平成29年司法試験・民法・設問1・解答に挑戦
【論点】
1、問題文は、法務省の司法試験から入手を。
2、Bは、甲1部分の土地について所有権に基づく土地明渡請求権
3、Cは、甲1部分の土地について賃借権の時効取得
4、短期時効取得
【解答例】
第1 設問1
1、Cの反論
 Bは、Cに対し、甲1部分の土地について所有権に基づく土地明渡を請求している。これに対し、Cは、甲1部分の土地の賃借権について短期(10年)時効取得(163条、162条2項)したことを反論することになる。
2、Cの反論の根拠
(1)163条は、所有権以外の財産権の時効取得ができることを規定する。土地の賃借権は、所有権以外の財産権であることから、甲1部分の土地の賃借権について時効取得できる。

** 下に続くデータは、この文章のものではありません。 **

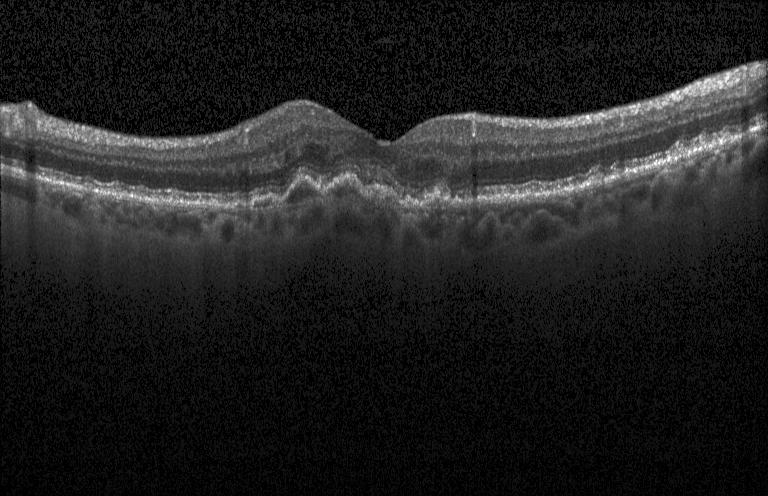
A choroidal neovascular membrane.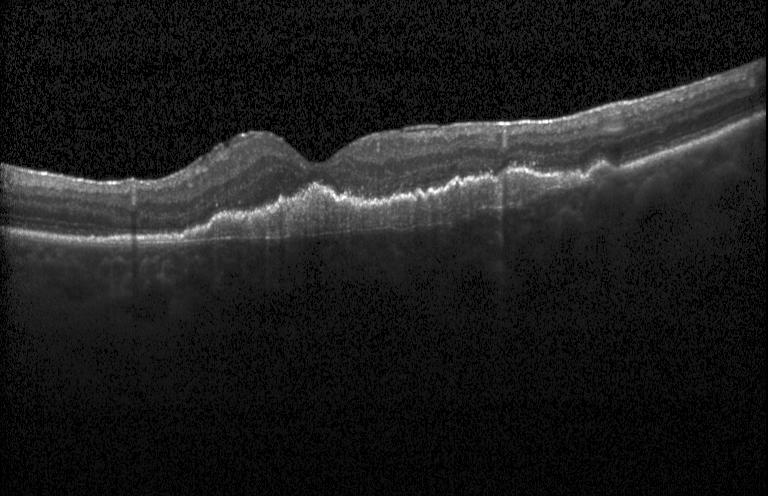
Acquired on a Heidelberg Spectralis; OCT line scan; through the macula; SD-OCT.
Finding: a choroidal neovascular membrane.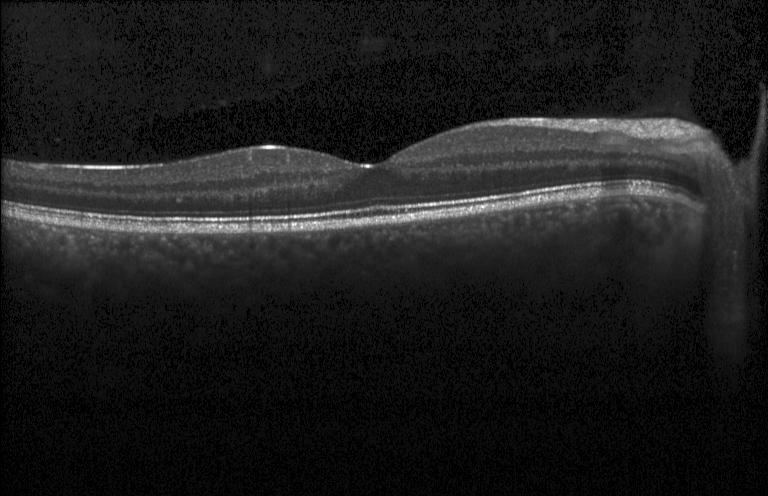
Macular scan; optical coherence tomography B-scan.
Assessment: no CNV, no DME, and no drusen.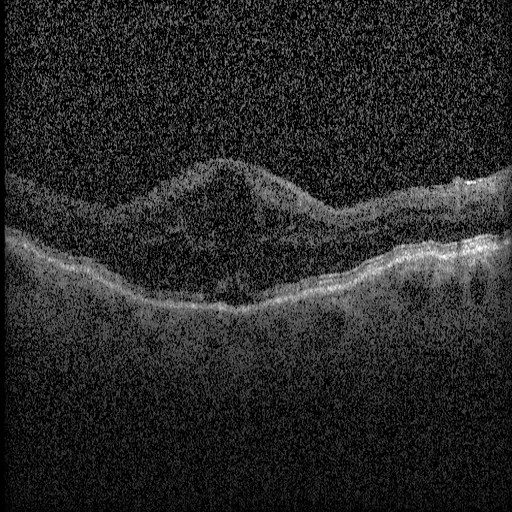 Acquired on a Heidelberg Spectralis. Retinal OCT B-scan — Impression: diabetic macular edema.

(2)賃貸借の短期時効取得の要件は、①賃貸借の意思②平穏かつ公然③10年間占有④占有開始時に善意かつ無過失⑤時効援用の意思表示(145条)である。
(3)本問の検討
ア、①賃貸借の意思
Cは、乙土地と甲1土地、甲2土地を賃借する意思を有していたことから、要件①を充たす。
イ、②平穏かつ公然
 Cは、乙土地の所有者たるAに対し、診療所開設・運営をする目的で賃貸借契約を結んでおり、要件②を充たす。
ウ、④占有開始時に善意かつ無過失
 Cは、乙土地の登記簿を確認している。また、Aとともに本件土地を実地調査をしている上、甲1土地がAの所有であることを確認して賃貸借契約をしていることから、要件④を充たす。
エ、③10年間の占有
 この要件を検討するためには、実質的占有の開始時期が問題となる。A・C間の本件土地の賃貸借契約が交わされたのは平成16年9月15日であった。しかし、甲1部分で本件建物の工事が開始されたのは、同17年6月1日であり、甲1土地をCが実質的に占有を開始した時期は同日と評価できる。BがCに対し甲1部分の明渡請求したのは、平成27年4月20日であり、この時点ではCが本件建物の工事を開始して実質的占有を開始した同17年6月15日から、未だ10年を経過しておらず、要件③を充たさない。
オ、以上の事実から、Cの反論は認められない。